• [Text shown]
Candivore: POC + Path Forward

Snowplow's Schema

Snowplow is a state-of-the-art data collection platform which advocates for self-describing-objects. This means that events (rows) that travel through Snowplow's pipeline have a highly nested and hierarchical structure:

{
  "event": "user_transaction",
  "time": 1730592005,
  "APP_ID": "Match-Masters",
  "EVENT_VENDOR": "io.candivore",
  "COLLECTOR_TSTAMP": "2024-11-03T00:00:08",
  "CONTEXTS_COM_IAB_SNOWPLOW_SPIDERS_AND_ROBOTS_1": [
    {
      "_schema_version": "1-0-0",
      "category": "SPIDER_OR_ROBOT",
      "primaryImpact": "UNKNOWN",
      "reason": "FAILED_UA_INCLUDE",
      "spiderOrRobot": true
    }
  ],  "CONTEXTS_COM_SNOWPLOWANALYTICS_SNOWPLOW_UA_PARSER_CONTEXT_1": [
    {
      "_schema_version": "1-0-0",
      "deviceFamily": "Other",
     //etc...
    }
  ],
  "CONTEXTS_IO_CANDIVORE_USER_BASE_STATS_1": [
    {
      "LT_matches_played_cnt": 14422,
      "LT_matches_won_cnt": 6766,
      "LT_purchases_amt": 1,
    //etc...
    }
  ],
  "CONTEXTS_NL_BASJES_YAUAA_CONTEXT_1": [
    {
      "_schema_version": "1-0-4",
      "agentClass": "Hacker",
     //etc...
    }
  ], 
  "UNSTRUCT_EVENT_IO_CANDIVORE_USER_TRANSACTION_1": {
    "is_coin_paid": false,
    "is_received_resource": false,
  //etc...
  },
  "VALUE": {
    "LT_matches_played_cnt": 14422,
  //etc...
  }
}

This is a good thing for data collection; this is a challenge for data analysis.

Snowflake's Schema

When Snowplow loads data into Snowflake (via RDB Loader), it uses the OBJECT or ARRAY generic snowflake types which (importantly) do not schematize nested fields:

CREATE OR REPLACE TABLE example_table (id int, DATA OBJECT);

INSERT INTO example_table (id, DATA)

• [Work request A] In the Snowplow and Snowflake schema notes, which tool does Snowplow use to load data into Snowflake?
• [Work request B] Please continue the Snowplow and Snowflake schema notes from the point where they stop.

• [Data section]
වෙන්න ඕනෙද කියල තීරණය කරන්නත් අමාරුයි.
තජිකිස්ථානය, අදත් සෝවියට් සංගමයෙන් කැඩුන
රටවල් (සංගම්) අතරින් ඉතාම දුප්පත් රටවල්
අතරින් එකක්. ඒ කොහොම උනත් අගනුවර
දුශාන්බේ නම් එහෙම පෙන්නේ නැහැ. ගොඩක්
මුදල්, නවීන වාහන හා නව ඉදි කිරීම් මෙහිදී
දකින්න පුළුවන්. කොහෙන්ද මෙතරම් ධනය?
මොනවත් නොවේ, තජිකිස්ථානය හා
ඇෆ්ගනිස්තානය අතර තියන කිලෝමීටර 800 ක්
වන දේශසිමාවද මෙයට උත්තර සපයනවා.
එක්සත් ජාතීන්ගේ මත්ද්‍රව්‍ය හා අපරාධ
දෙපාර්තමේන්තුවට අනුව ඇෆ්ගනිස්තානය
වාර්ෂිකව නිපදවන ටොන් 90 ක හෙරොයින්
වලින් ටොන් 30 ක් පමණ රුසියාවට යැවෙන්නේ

---

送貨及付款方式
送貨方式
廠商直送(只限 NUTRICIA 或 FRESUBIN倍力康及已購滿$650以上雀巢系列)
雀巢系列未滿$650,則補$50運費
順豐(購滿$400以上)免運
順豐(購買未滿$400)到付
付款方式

--

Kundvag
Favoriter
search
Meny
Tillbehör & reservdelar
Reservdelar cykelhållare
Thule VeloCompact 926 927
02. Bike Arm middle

• [Response box A] RDB Loader

• [Response box B]
VALUES (1, Object_construct('name', 'Alice', 'age', 30, 'skills', Array_construct('SQL', 'Python'))) ,
       (2, Object_construct('name', 'Bob', 'age', 25, 'skills', Array_construct('Java', 'Scala'))) ,
       (3, Object_construct('name', 'Carol', 'age', 35, 'skills', Array_construct('R', 'Tableau')));

So when you query the table:

SELECT *
FROM example_table
WHERE DATA:age > 30;

yields a semi-structured result:

id	data
3	{"name": "Carol", "age": 35, "skills": ["R", "Tableau"]}`

You Snowflake can flatten using different scalar functions:

SELECT id,
       skill.value AS skill
FROM example_table,
     LATERAL FLATTEN(INPUT => DATA:skills) AS skill;

yields:

id	skill
1	SQL
1	Python
2	Java
2	Scala
3	R
3	Tableau

But actually, most of the time we just want to use the : operator (path notation for object retrieval) to create a (simple) relational table:

SELECT id,
       DATA:name AS name,
            DATA:age AS age
FROM example_table;

yields:

id	name	age
1	Alice	30
2	Bob	25
3	Carol	35

Mixpanel's Schema

When Mixpanel loads data from Snowflake (via warehouse connectors), Mixpanel assumes the table is denormalized, and important analysis dimensions are top level columns.

Mixpanel does support Object and Array types, however, with limited governance (semantic layer):

(while you can look within the objects, we can't rename or hide nested fields)

In the current state, most of the valuable data is not highly accessible in Mixpanel.

POC Solution

Mixpanel can unnest values at query time using custom properties:

(Amit made a great video about it)

We analyzed your schema and created ~500 custom properties for all of the nested fields in your semi-structured snowplow data.

This should unblock your POC and get the team activated on self serve!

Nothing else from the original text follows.